Amos’ World: Episode Three

Cécile B. Evans

Amos’ World is a fictional television show, set in a socially progressive housing estate. Across three episodes, viewers are introduced to an architect named Amos – played by a puppet – and the tenants of the individual-communal complex he has built. As they become increasingly aware of the failures and tensions within the infrastructure they inhabit, Amos grapples with his plummeting power.

Alone Together shows the third episode of this work which is set immediately after ‘The Turn’, a cataclysmic event at the end of the second episode that fragments the characters’ and the format of the series itself. Filmed in front of a live studio audience, Episode Three features film sets representing the original locations, creating a distance from Amos’ constructed reality. The tenants contend with its remains: pieces of a narrative that always had missing parts, multiple angles, and poorly joined scaffolds. In response to this breakdown, they begin the complex task of negotiating a solution and their own changing realities.

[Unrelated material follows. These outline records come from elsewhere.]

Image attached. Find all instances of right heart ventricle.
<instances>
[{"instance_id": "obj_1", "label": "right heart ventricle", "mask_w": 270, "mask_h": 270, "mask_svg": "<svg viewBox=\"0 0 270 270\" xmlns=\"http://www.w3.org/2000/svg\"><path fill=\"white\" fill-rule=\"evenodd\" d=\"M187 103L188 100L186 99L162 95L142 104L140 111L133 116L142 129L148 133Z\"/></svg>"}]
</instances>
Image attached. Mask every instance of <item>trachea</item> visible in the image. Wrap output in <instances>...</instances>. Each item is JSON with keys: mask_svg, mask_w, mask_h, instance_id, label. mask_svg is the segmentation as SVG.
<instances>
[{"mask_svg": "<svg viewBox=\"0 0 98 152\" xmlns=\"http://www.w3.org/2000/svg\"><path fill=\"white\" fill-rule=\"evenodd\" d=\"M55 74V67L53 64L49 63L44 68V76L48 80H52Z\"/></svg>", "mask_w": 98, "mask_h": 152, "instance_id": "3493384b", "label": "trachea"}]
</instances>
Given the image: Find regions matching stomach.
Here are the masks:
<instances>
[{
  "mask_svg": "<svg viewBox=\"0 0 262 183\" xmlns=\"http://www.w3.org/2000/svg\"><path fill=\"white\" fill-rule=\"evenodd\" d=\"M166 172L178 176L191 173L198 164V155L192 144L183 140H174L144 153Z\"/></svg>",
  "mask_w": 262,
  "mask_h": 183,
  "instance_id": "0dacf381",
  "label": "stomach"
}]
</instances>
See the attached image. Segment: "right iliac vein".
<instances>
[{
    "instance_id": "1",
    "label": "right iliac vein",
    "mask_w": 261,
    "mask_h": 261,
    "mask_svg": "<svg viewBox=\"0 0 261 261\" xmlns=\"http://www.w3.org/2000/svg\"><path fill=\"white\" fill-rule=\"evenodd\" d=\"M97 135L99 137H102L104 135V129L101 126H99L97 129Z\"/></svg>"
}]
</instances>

The episode is viewed from Erratics (I-VIII), eight sculptural cubes where visitors can sit, one at a time but together, suggesting the simultaneous presence of both a collective and individual vision. The Erratics are a further articulation of fragments in constant motion, as an ink resembling the Mother bacteria from Episode Two curls and undulates within sections of clear resin, housed in concrete that appears softened by time, migration, and use.

Taken together, all the works that make up the Amos’ World trilogy become an allegory about the disconnect between how networked infrastructure is presented and the many ways in which it is lived.. Displayed on its own, Episode Three focuses on two of the most uncertain themes in the series: the relinquishing of power and how it can be redistributed, even in the absence of consensus within an unfixed reality.

Courtesy the artist and Galerie Emanuel Layr
Amos’ World: Episode Three, 2018 - HD video installation, 25’
Erratics I-VIII, 2018, dimensions variable; concrete, resin, tattoo ink, polymer wax
AMOS, The Architect who has designed the building
THE WEATHER, The weather, as represented by a bodiless voice
THE TENANTS:
THE SECRETARY, a woman who has lost control over her own narrative and creates an idea of herself.
THE NARGIS, three animated flowers who leave the building to join The Rainbow Connection, in search of something better.
GLORIA, an actress, who grows increasingly frustrated by the circulation of her images outside of the building. She awaits the return of her lover, who left the building a long time ago.
HER/THE MOTHER, Gloria’s mother an animated swallow, who is killed at the end of the first episode by the building’s solar panel system. She returns in the second episode as a bacterial colony that takes her daughter’s body as a host. Their collision with the Weather, who has been weaponised by Amos, causes The Turn.
THE TIME TRAVELLER, a woman who used to live in the building, and tries to reach her lover (Gloria) who still inhabits it.
THE MANAGER of the building, who has been injured by a flaw in the building’s design and resolves to be an active part of the change.
IMAGE CREDIT: AMOS' WORLD/ EPISODE THREE, STILL FROM VIDEO, 2018, COURTESY CÉCILE B. EVANS AND GALERIE EMANUEL LAYR

Cécile B. Evans
°1983, Cleveland, USA

Cécile B. Evans is an American-Belgian artist living and working in London. In her practice, she examines the value of emotion and its rebellion as it comes into contact with ideological, physical, and technological structures. Her films, sculptures and installations articulate moments of dissonance, as instruments of capitalist progress and technological advancement come into contact with variable and uncontrollable human behaviors. Through narrative propositions, Evans explores this interface between humanity, the realities it produces, and its organizing infrastructures. Cécile B. Evans’ work is part of major public collections such as The Museum of Modern Art, New York (US), Whitney Museum of American Art (US), De Hallen (NL), Louisiana Museum of Modern Art, Copenhagen (DK), and FRAC Auvergne (FR). Her work has been included in major group exhibitions and biennials world-wide. Recent solo exhibitions include FRAC Lorraine (FR), Museum Abteiberg (DE), Tramway (UK), Chateau Shatto (US), Museo Madre (IT), mumok Vienna (AT), Castello di Rivoli (IT), Galerie Emanuel Layr, Vienna (AT), Tate Liverpool (UK), Kunsthalle Aarhus (DK), M Museum Leuven (BE), De Hallen Haarlem (NL), and Serpentine Galleries (UK). Cécile B. Evans was awarded the Schering Stiftung (2016), illy Present Future Prize (2016), the Andaz Art Award, (2015), Palais de Tokyo’s Push Your Art Prize (2013) and the Frieze Award (formerly Emdash, 2012). She is represented by Galerie Emanuel Layr.